Discovering a “known unknown” in digital marketing

There are a near infinite number of variables that can trigger consumer engagement for a given marketing campaign, and only so many can be known and tracked. The best marketing and ad platforms actively leverage the largest set possible, identifying those delivering predictive signal, and rapidly replicating success. Some common examples include:

  • Resonating with customers with a particular purchase history? Behaviorally targeted.
  • Driving clicks from men in their 30s? Demographics optimized.
  • Tripling conversion rates across specific news sites? Context prioritized.
  • 60% of engagement with a particular creative? A:B testing.

Yet, after all this rigorous optimization, click and conversion rates usually remain inexplicably inconsistent. There isn’t much else that can be done; there are simply too many unknowns about all of us consumers as individuals. We’re all a lot more complicated than our purchase histories, demographics, and content interests, and there is only so much that algorithms can do with these limited data sets.
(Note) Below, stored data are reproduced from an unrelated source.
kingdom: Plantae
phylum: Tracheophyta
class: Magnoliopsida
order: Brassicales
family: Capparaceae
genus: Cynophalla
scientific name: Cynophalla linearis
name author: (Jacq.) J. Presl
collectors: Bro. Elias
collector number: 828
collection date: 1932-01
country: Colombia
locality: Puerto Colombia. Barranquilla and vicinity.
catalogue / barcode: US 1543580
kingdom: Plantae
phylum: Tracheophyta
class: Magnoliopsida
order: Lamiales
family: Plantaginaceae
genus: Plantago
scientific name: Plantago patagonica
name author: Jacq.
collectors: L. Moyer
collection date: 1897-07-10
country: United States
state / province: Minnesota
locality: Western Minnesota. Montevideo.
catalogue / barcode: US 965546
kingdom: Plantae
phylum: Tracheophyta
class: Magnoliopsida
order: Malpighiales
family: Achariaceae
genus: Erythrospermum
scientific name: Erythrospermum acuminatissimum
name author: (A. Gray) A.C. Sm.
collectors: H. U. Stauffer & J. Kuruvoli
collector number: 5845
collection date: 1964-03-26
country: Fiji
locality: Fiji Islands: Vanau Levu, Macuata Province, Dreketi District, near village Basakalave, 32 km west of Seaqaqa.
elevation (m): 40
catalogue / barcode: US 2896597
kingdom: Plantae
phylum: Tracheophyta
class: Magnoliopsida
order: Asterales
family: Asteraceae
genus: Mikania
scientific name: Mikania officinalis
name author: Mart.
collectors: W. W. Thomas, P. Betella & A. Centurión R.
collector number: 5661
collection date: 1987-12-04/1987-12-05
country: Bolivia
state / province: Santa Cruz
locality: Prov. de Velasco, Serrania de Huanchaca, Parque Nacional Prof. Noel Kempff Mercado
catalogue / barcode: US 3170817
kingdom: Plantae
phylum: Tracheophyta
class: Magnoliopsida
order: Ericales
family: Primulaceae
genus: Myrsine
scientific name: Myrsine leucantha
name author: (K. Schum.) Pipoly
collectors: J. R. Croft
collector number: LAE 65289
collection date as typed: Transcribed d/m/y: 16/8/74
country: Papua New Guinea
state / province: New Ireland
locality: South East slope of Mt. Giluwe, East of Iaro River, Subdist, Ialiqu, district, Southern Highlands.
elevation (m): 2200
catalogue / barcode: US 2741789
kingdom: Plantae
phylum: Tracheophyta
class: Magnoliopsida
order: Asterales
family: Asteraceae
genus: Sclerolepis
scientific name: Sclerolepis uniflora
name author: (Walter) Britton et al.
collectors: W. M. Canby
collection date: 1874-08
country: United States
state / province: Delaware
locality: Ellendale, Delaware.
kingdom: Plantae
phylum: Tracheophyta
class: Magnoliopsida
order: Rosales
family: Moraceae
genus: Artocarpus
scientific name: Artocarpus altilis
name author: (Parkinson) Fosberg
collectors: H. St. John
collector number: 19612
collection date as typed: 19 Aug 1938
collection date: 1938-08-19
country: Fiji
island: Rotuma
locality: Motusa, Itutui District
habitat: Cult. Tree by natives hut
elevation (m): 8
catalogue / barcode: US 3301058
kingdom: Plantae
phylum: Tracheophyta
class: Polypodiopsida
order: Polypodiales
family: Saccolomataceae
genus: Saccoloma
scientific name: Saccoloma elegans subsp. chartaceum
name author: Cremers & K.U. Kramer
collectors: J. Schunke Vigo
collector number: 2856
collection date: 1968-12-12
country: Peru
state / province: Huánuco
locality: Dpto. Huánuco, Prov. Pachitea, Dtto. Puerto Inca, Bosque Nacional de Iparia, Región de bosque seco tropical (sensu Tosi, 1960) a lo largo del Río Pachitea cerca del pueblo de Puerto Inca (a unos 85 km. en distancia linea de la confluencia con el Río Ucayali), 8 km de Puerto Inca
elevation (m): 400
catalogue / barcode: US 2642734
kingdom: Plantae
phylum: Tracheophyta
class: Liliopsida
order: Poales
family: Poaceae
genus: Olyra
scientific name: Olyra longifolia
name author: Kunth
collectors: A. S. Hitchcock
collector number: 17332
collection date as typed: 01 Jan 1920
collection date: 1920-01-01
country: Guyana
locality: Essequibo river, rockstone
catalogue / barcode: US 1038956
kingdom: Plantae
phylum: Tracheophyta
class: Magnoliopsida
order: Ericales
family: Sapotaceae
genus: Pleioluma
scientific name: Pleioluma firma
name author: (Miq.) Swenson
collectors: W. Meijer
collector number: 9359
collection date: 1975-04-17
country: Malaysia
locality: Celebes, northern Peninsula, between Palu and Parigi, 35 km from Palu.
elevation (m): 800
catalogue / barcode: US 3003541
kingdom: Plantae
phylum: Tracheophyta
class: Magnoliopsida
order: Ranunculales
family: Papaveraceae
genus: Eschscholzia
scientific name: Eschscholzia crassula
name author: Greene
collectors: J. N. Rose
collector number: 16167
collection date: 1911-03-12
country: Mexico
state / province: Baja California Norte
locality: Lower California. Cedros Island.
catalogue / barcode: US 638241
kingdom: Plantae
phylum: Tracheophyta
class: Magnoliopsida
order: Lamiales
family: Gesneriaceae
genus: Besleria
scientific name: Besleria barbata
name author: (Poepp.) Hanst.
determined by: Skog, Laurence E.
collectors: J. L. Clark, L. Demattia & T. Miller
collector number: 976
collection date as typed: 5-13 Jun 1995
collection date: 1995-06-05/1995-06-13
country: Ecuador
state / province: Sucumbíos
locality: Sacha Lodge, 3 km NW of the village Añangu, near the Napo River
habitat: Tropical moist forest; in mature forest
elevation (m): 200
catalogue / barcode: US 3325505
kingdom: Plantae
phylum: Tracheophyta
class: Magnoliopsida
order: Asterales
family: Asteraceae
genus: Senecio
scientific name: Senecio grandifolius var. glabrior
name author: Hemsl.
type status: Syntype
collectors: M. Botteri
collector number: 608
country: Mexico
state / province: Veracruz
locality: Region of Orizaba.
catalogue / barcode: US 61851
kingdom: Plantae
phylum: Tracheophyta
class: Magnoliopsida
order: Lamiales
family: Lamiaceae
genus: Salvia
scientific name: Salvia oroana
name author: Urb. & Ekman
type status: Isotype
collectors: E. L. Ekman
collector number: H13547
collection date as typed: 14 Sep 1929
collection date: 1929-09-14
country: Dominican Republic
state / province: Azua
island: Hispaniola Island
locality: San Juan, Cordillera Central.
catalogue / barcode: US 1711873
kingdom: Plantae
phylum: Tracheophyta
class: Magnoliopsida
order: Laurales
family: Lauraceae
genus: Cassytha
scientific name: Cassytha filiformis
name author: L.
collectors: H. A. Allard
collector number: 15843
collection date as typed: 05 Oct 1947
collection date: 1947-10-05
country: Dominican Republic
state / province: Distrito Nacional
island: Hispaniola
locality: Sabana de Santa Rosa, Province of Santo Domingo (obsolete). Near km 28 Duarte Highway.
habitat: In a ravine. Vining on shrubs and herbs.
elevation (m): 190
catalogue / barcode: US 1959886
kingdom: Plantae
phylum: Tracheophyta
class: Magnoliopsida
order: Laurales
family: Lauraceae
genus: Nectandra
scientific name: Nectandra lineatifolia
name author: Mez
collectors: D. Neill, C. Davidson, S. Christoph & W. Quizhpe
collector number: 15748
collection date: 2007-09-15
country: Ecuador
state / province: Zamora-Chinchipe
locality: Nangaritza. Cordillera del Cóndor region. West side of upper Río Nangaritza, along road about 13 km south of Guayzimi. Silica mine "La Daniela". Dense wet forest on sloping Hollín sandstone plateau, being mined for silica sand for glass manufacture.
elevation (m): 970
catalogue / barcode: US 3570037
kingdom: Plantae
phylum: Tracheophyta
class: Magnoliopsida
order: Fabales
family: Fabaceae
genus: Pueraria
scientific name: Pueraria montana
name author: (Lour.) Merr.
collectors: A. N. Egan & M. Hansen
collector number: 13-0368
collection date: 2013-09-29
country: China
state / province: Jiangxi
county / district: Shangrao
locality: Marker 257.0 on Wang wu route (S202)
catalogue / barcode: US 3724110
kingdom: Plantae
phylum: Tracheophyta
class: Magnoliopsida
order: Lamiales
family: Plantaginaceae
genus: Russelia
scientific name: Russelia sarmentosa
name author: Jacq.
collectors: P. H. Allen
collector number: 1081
At Pinpoint we have been working to uncover what we consider one of the largest remaining “known unknowns” that moves the needle: stable psychological differences, or personality. To be clear, we’re not suggesting that personality alone determines a person’s interest in buying a specific product tomorrow; rather, we’re referring to personality-optimized creative and customer journeys.

Intuitively, we understand that specific words, phrases, colors, and images appeal differently to different people. Academic research supports this intuition and demonstrates a strong relationship between an individual’s personality and the words, colors, and images that prompt an individual to engage. One such example entails research that analyzed a Hilton target audience and found that engagement rates diverged significantly based on levels of Extraversion and Agreeableness. The researchers then crafted an Extraverted creative (groups of laughing people playing volleyball and barbecuing) and an Agreeable creative (families enjoying time together on the beach). These creatives were then targeted to either matched personalities (Extraverted people receiving Extraverted) or mismatched personalities (Extraverted people receiving Agreeable creative). The results were decisive: creative matched to the targeted personality resulted in clickthrough rates twice as high as the baseline.

While this is just one study, the emerging field of “Psychometric AI” brings quantitative psychology together with machine learning for much larger audiences, and is able to infer the granular personality characteristics of anonymized individuals at scale. This enables statistically significant measurement and understanding of how a given creative resonates across distinct personality traits, and is complementary with many of today’s common practices, such as dynamic creative optimization (DCO).

Pinpoint is a pioneer in commercializing privacy-safe Psychometric AI, and we’re very focused on its potential to greatly enhance creative optimization. We’ll have much more to share about the known unknown of personality-based optimization in the months to come.